Riset Sebut Hanya 39% Perusahaan di Indonesia yang Siap Hadapi Serangan Siber
Rabu, 29 Maret 2023 - 14:32 WIB
loading...
A
A
A
Laporan tersebut menyoroti bisnis berjalan dengan baik dan dimana kesenjangan kesiapan keamanan siber akan terus melebar jika bisnis global dan pemimpin keamanan tidak mengambil tindakan.
Organisasi yang sudah beralih dari model operasional yang sebagian besar dinilai statis, maka para pekerja harus mengoperasikan pekerjaan mereka melalui satu perangkat dari satu lokasi dan sudah terhubung dengan jaringan statis ke dunia hybrid.

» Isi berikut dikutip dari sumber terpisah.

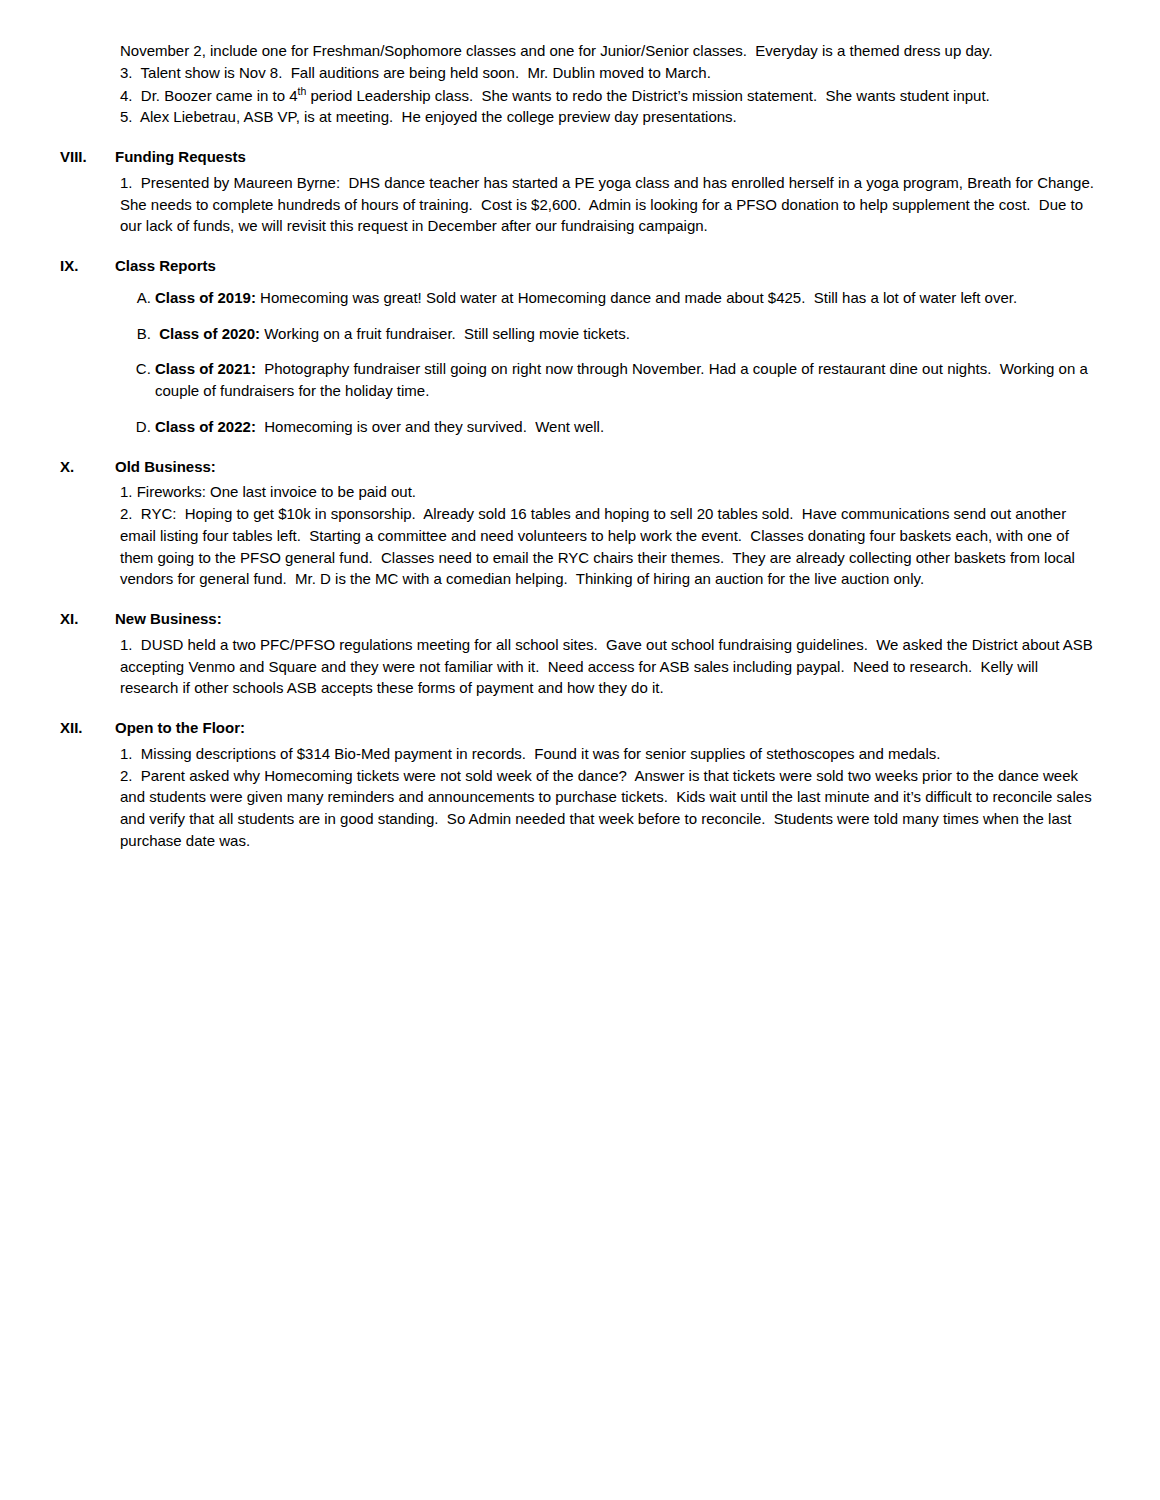November 2, include one for Freshman/Sophomore classes and one for Junior/Senior classes. Everyday is a themed dress up day.
3. Talent show is Nov 8. Fall auditions are being held soon. Mr. Dublin moved to March.
4. Dr. Boozer came in to 4th period Leadership class. She wants to redo the District’s mission statement. She wants student input.
5. Alex Liebetrau, ASB VP, is at meeting. He enjoyed the college preview day presentations.
VIII. Funding Requests
1. Presented by Maureen Byrne: DHS dance teacher has started a PE yoga class and has enrolled herself in a yoga program, Breath for Change. She needs to complete hundreds of hours of training. Cost is $2,600. Admin is looking for a PFSO donation to help supplement the cost. Due to our lack of funds, we will revisit this request in December after our fundraising campaign.
IX. Class Reports
Class of 2019: Homecoming was great! Sold water at Homecoming dance and made about $425. Still has a lot of water left over.
Class of 2020: Working on a fruit fundraiser. Still selling movie tickets.
Class of 2021: Photography fundraiser still going on right now through November. Had a couple of restaurant dine out nights. Working on a couple of fundraisers for the holiday time.
Class of 2022: Homecoming is over and they survived. Went well.
X. Old Business:
1. Fireworks: One last invoice to be paid out.
2. RYC: Hoping to get $10k in sponsorship. Already sold 16 tables and hoping to sell 20 tables sold. Have communications send out another email listing four tables left. Starting a committee and need volunteers to help work the event. Classes donating four baskets each, with one of them going to the PFSO general fund. Classes need to email the RYC chairs their themes. They are already collecting other baskets from local vendors for general fund. Mr. D is the MC with a comedian helping. Thinking of hiring an auction for the live auction only.
XI. New Business:
1. DUSD held a two PFC/PFSO regulations meeting for all school sites. Gave out school fundraising guidelines. We asked the District about ASB accepting Venmo and Square and they were not familiar with it. Need access for ASB sales including paypal. Need to research. Kelly will research if other schools ASB accepts these forms of payment and how they do it.
XII. Open to the Floor:
1. Missing descriptions of $314 Bio-Med payment in records. Found it was for senior supplies of stethoscopes and medals.
2. Parent asked why Homecoming tickets were not sold week of the dance? Answer is that tickets were sold two weeks prior to the dance week and students were given many reminders and announcements to purchase tickets. Kids wait until the last minute and it’s difficult to reconcile sales and verify that all students are in good standing. So Admin needed that week before to reconcile. Students were told many times when the last purchase date was.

Mereka akan semakin banyak melakukan pekerjaan menggunakan beberapa perangkat di lokasi yang berbeda, terhubung ke beberapa jaringan dan mengakses aplikasi di cloud.

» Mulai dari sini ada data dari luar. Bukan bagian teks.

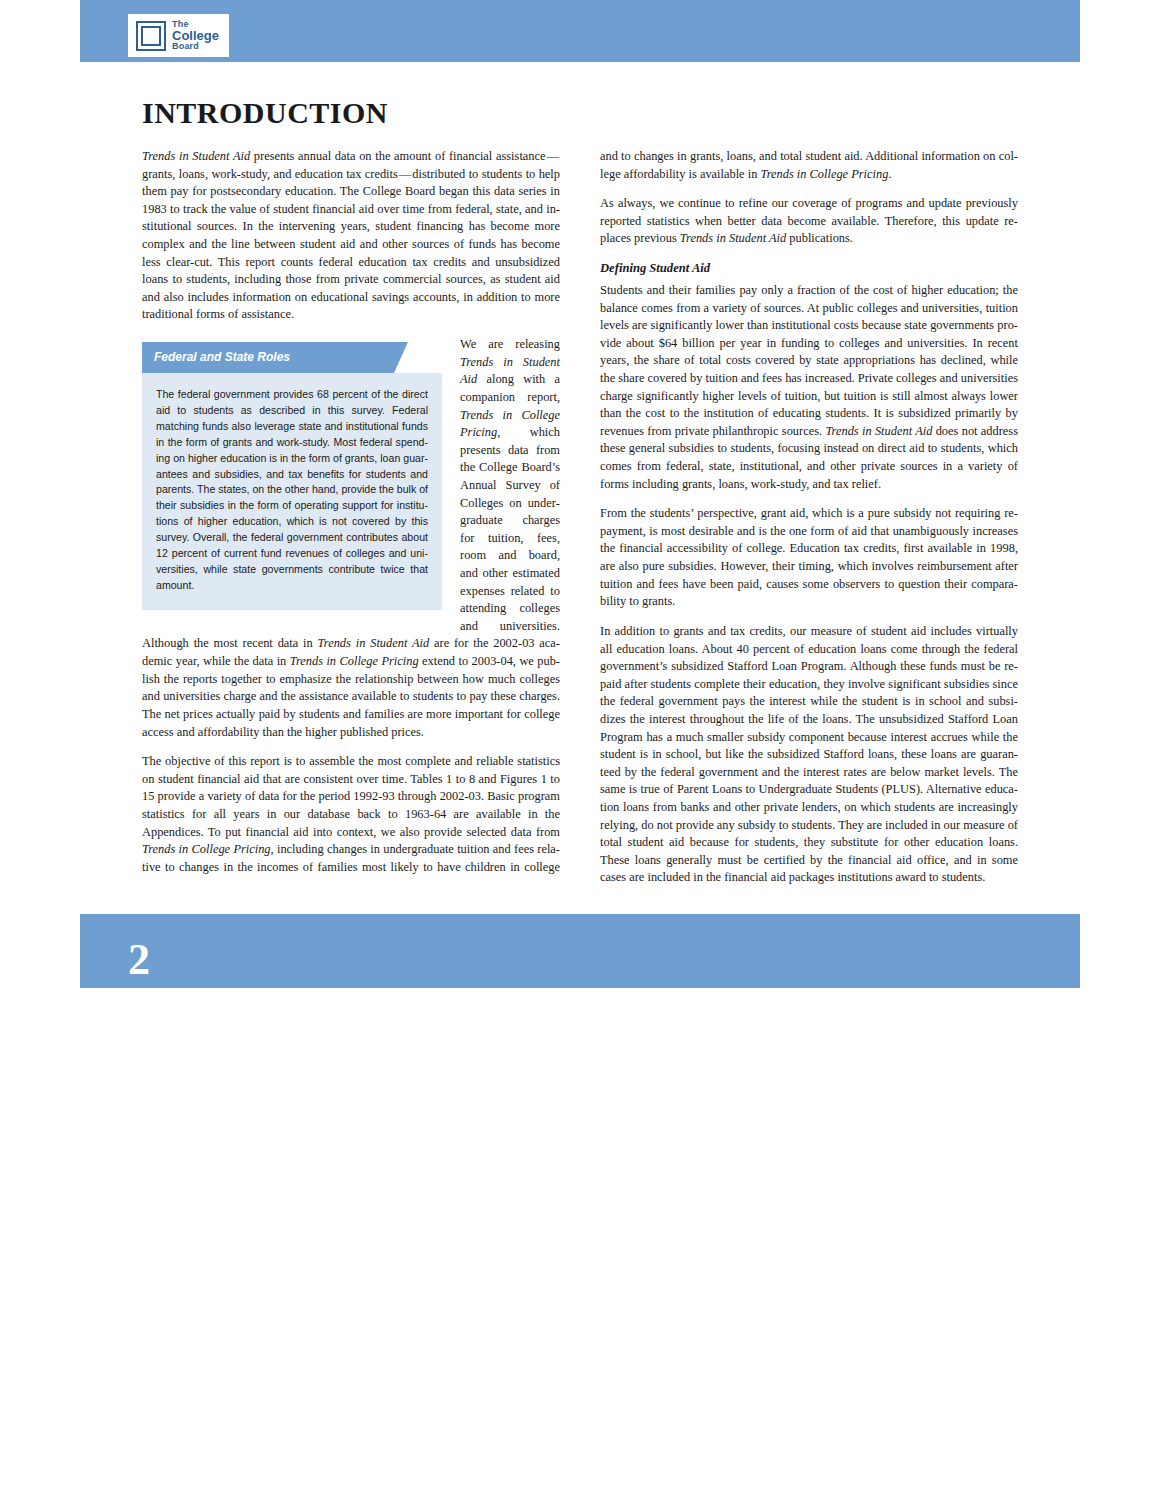The College Board
INTRODUCTION
Trends in Student Aid presents annual data on the amount of financial assistance — grants, loans, work-study, and education tax credits — distributed to students to help them pay for postsecondary education. The College Board began this data series in 1983 to track the value of student financial aid over time from federal, state, and institutional sources. In the intervening years, student financing has become more complex and the line between student aid and other sources of funds has become less clear-cut. This report counts federal education tax credits and unsubsidized loans to students, including those from private commercial sources, as student aid and also includes information on educational savings accounts, in addition to more traditional forms of assistance.
Federal and State Roles
The federal government provides 68 percent of the direct aid to students as described in this survey. Federal matching funds also leverage state and institutional funds in the form of grants and work-study. Most federal spending on higher education is in the form of grants, loan guarantees and subsidies, and tax benefits for students and parents. The states, on the other hand, provide the bulk of their subsidies in the form of operating support for institutions of higher education, which is not covered by this survey. Overall, the federal government contributes about 12 percent of current fund revenues of colleges and universities, while state governments contribute twice that amount.
We are releasing Trends in Student Aid along with a companion report, Trends in College Pricing, which presents data from the College Board’s Annual Survey of Colleges on undergraduate charges for tuition, fees, room and board, and other estimated expenses related to attending colleges and universities. Although the most recent data in Trends in Student Aid are for the 2002-03 academic year, while the data in Trends in College Pricing extend to 2003-04, we publish the reports together to emphasize the relationship between how much colleges and universities charge and the assistance available to students to pay these charges. The net prices actually paid by students and families are more important for college access and affordability than the higher published prices.
The objective of this report is to assemble the most complete and reliable statistics on student financial aid that are consistent over time. Tables 1 to 8 and Figures 1 to 15 provide a variety of data for the period 1992-93 through 2002-03. Basic program statistics for all years in our database back to 1963-64 are available in the Appendices. To put financial aid into context, we also provide selected data from Trends in College Pricing, including changes in undergraduate tuition and fees relative to changes in the incomes of families most likely to have children in college and to changes in grants, loans, and total student aid. Additional information on college affordability is available in Trends in College Pricing.
As always, we continue to refine our coverage of programs and update previously reported statistics when better data become available. Therefore, this update replaces previous Trends in Student Aid publications.
Defining Student Aid
Students and their families pay only a fraction of the cost of higher education; the balance comes from a variety of sources. At public colleges and universities, tuition levels are significantly lower than institutional costs because state governments provide about $64 billion per year in funding to colleges and universities. In recent years, the share of total costs covered by state appropriations has declined, while the share covered by tuition and fees has increased. Private colleges and universities charge significantly higher levels of tuition, but tuition is still almost always lower than the cost to the institution of educating students. It is subsidized primarily by revenues from private philanthropic sources. Trends in Student Aid does not address these general subsidies to students, focusing instead on direct aid to students, which comes from federal, state, institutional, and other private sources in a variety of forms including grants, loans, work-study, and tax relief.
From the students’ perspective, grant aid, which is a pure subsidy not requiring repayment, is most desirable and is the one form of aid that unambiguously increases the financial accessibility of college. Education tax credits, first available in 1998, are also pure subsidies. However, their timing, which involves reimbursement after tuition and fees have been paid, causes some observers to question their comparability to grants.
In addition to grants and tax credits, our measure of student aid includes virtually all education loans. About 40 percent of education loans come through the federal government’s subsidized Stafford Loan Program. Although these funds must be repaid after students complete their education, they involve significant subsidies since the federal government pays the interest while the student is in school and subsidizes the interest throughout the life of the loans. The unsubsidized Stafford Loan Program has a much smaller subsidy component because interest accrues while the student is in school, but like the subsidized Stafford loans, these loans are guaranteed by the federal government and the interest rates are below market levels. The same is true of Parent Loans to Undergraduate Students (PLUS). Alternative education loans from banks and other private lenders, on which students are increasingly relying, do not provide any subsidy to students. They are included in our measure of total student aid because for students, they substitute for other education loans. These loans generally must be certified by the financial aid office, and in some cases are included in the financial aid packages institutions award to students.
2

Tren kerja hybrid juga memungkinkan para pekerja untuk melakukan pekerjaan mereka dalam perjalanan dan menghasilkan jumlah data yang besar. Perlu diketahui bahwa hal ini memberikan tantangan keamanan siber baru dan unik bagi perusahaan yang menjalankan tren sistem tersebut.

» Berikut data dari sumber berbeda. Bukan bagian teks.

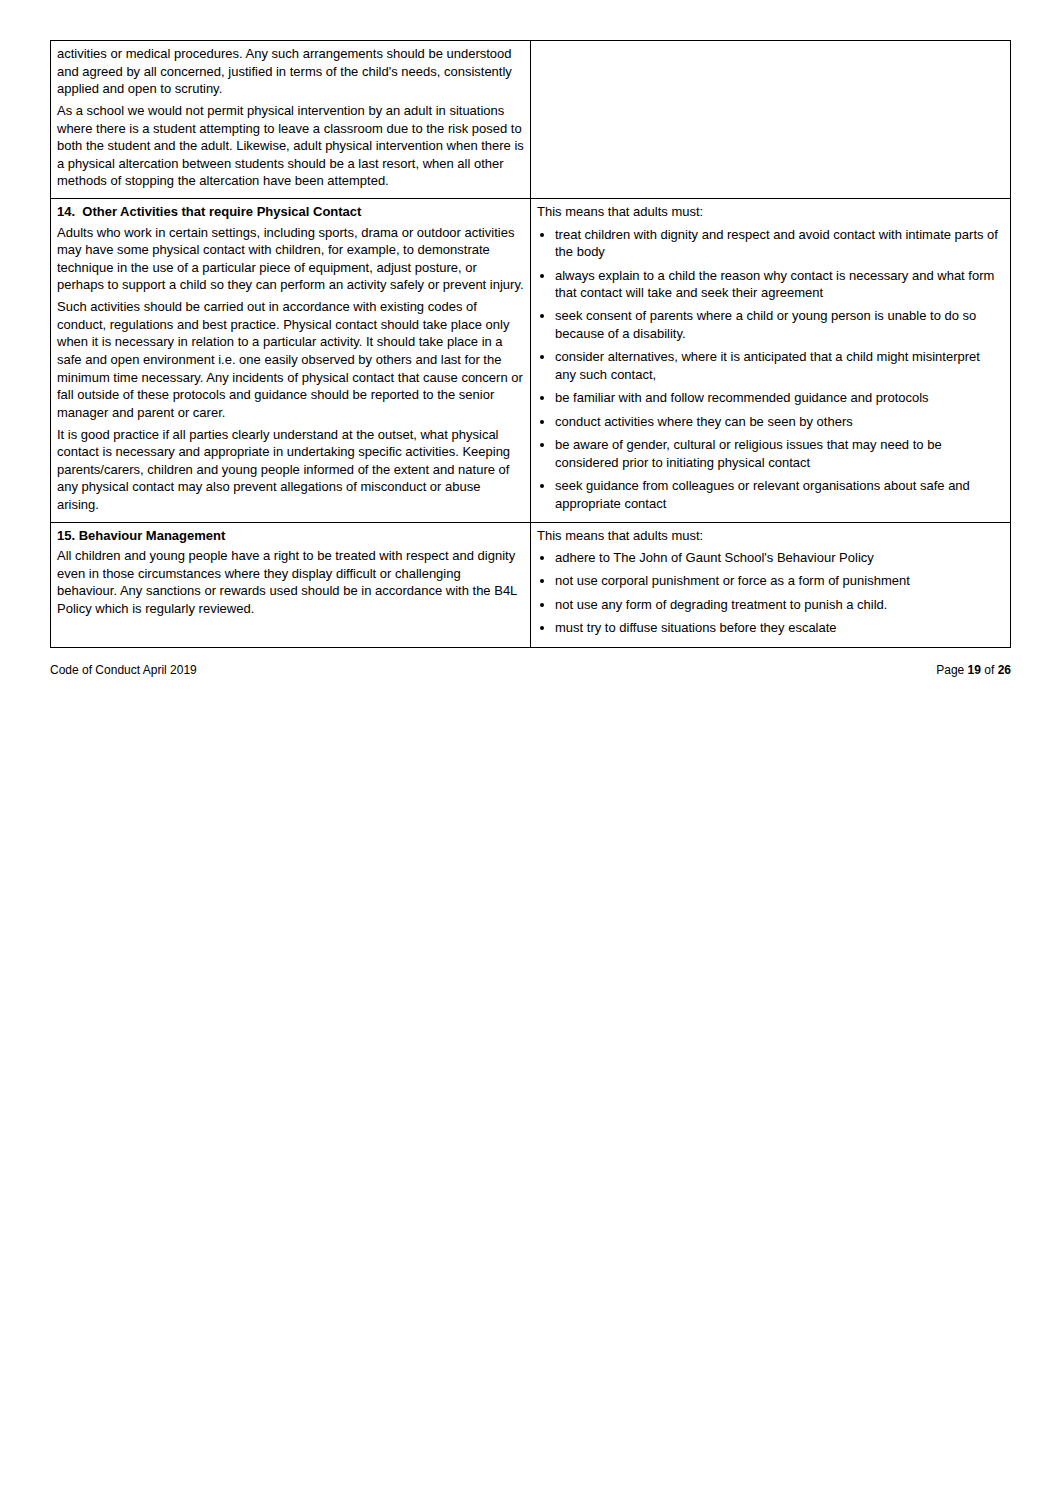| activities or medical procedures. Any such arrangements should be understood and agreed by all concerned, justified in terms of the child's needs, consistently applied and open to scrutiny. As a school we would not permit physical intervention by an adult in situations where there is a student attempting to leave a classroom due to the risk posed to both the student and the adult. Likewise, adult physical intervention when there is a physical altercation between students should be a last resort, when all other methods of stopping the altercation have been attempted. | |
| 14. Other Activities that require Physical Contact Adults who work in certain settings, including sports, drama or outdoor activities may have some physical contact with children, for example, to demonstrate technique in the use of a particular piece of equipment, adjust posture, or perhaps to support a child so they can perform an activity safely or prevent injury. Such activities should be carried out in accordance with existing codes of conduct, regulations and best practice. Physical contact should take place only when it is necessary in relation to a particular activity. It should take place in a safe and open environment i.e. one easily observed by others and last for the minimum time necessary. Any incidents of physical contact that cause concern or fall outside of these protocols and guidance should be reported to the senior manager and parent or carer. It is good practice if all parties clearly understand at the outset, what physical contact is necessary and appropriate in undertaking specific activities. Keeping parents/carers, children and young people informed of the extent and nature of any physical contact may also prevent allegations of misconduct or abuse arising. | This means that adults must: treat children with dignity and respect and avoid contact with intimate parts of the body always explain to a child the reason why contact is necessary and what form that contact will take and seek their agreement seek consent of parents where a child or young person is unable to do so because of a disability. consider alternatives, where it is anticipated that a child might misinterpret any such contact, be familiar with and follow recommended guidance and protocols conduct activities where they can be seen by others be aware of gender, cultural or religious issues that may need to be considered prior to initiating physical contact seek guidance from colleagues or relevant organisations about safe and appropriate contact |
| 15. Behaviour Management All children and young people have a right to be treated with respect and dignity even in those circumstances where they display difficult or challenging behaviour. Any sanctions or rewards used should be in accordance with the B4L Policy which is regularly reviewed. | This means that adults must: adhere to The John of Gaunt School's Behaviour Policy not use corporal punishment or force as a form of punishment not use any form of degrading treatment to punish a child. must try to diffuse situations before they escalate |
Code of Conduct April 2019 Page 19 of 26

Laporan berjudul Cisco Cybersecurity Readiness Index: Resilience in a Hybrid World mengukur kesiapan perusahaan dalam menjaga daya tahan keamanan siber dalam menghadapi segala ancaman serangan siber modern.
Pengukuran yang dilakukan ini mencakup lima pilar utama yang membentuk dasar pertahanan yang dibutuhkan. Lima pilar tersebut adalah identitas, beban kerja, aplikasi, data/ jaringan, dan perangkat.